In Louisville, Kentucky, Sisters met outdoors to pray at an Advent wreath. They meet each Sunday at 12:15 p.m. during Advent and the candles are lit every night from 5:30 p.m. to 11:30 p.m.

They also met around a pinata.

The history of the pinata is filled with folklore and legend. We may never know exactly how, where, or when the pinata came to be because they are present in almost every region of the world and the people have their own unique folklore about its history.

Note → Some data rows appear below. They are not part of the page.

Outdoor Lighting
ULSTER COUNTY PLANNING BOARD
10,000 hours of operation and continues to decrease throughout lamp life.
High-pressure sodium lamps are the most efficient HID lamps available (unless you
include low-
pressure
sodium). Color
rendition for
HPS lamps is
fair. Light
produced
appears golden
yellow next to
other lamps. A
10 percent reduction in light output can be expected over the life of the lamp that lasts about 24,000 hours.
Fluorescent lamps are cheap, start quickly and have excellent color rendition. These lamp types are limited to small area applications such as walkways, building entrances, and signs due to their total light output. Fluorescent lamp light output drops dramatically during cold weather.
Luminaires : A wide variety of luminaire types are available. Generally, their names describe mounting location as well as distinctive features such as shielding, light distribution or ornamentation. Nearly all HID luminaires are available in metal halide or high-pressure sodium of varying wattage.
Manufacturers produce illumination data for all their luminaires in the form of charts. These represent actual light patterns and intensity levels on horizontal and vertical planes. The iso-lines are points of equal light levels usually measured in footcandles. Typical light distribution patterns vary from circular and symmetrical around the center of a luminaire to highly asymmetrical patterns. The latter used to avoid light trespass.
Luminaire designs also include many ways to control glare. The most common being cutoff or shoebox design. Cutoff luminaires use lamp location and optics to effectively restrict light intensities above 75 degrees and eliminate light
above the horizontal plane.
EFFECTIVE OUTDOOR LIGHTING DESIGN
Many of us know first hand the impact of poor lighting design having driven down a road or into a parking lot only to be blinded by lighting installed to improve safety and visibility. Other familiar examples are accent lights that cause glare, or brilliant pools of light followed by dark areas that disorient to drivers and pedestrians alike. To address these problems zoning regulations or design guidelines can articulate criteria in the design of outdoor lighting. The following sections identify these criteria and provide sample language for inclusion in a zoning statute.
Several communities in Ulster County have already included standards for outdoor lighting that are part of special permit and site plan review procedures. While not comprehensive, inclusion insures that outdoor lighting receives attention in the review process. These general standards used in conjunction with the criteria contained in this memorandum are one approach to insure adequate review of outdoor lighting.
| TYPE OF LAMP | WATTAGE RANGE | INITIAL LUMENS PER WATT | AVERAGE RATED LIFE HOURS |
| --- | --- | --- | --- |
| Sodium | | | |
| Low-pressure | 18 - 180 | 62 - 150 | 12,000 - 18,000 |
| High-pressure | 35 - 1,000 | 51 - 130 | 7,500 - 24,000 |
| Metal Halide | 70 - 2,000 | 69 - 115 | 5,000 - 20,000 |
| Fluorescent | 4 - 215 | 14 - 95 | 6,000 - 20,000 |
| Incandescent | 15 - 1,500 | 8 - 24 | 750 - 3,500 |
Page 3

The first recorded incidence of pinatas points to China. Marco Polo in the 13th century discovered the people were using hollowed figures of cows, buffaloes, and other animals in their celebrations. The figures were filled with seeds to signify abundant harvests. Legend claims that Marco Polo brought back some of these versions to his native Venice, Italy. From there it spread to Spain. The Spanish Missionaries brought them to the New World to teach the natives about religious doctrine. The Missionaries were very surprised to see that the Native Americans had their own version of the pinata. The Missionaries used a seven-pointed star pinata. The seven points represented the seven deadly sins of greed, gluttony, sloth, pride, envy, wrath, and lust. The candies inside represent the temptation of wealth and earthly treasures. The blindfold on the person trying to break open the pinata represented not being able to see, so the importance of faith (blind faith). Since it was always hung above the heads of the participants, it symbolized what the faithful sought by looking toward the heavens. The stick that broke the pinata stood for righteousness, virtue, or faith. The spilled goodies represent the reward for those who wait in faith.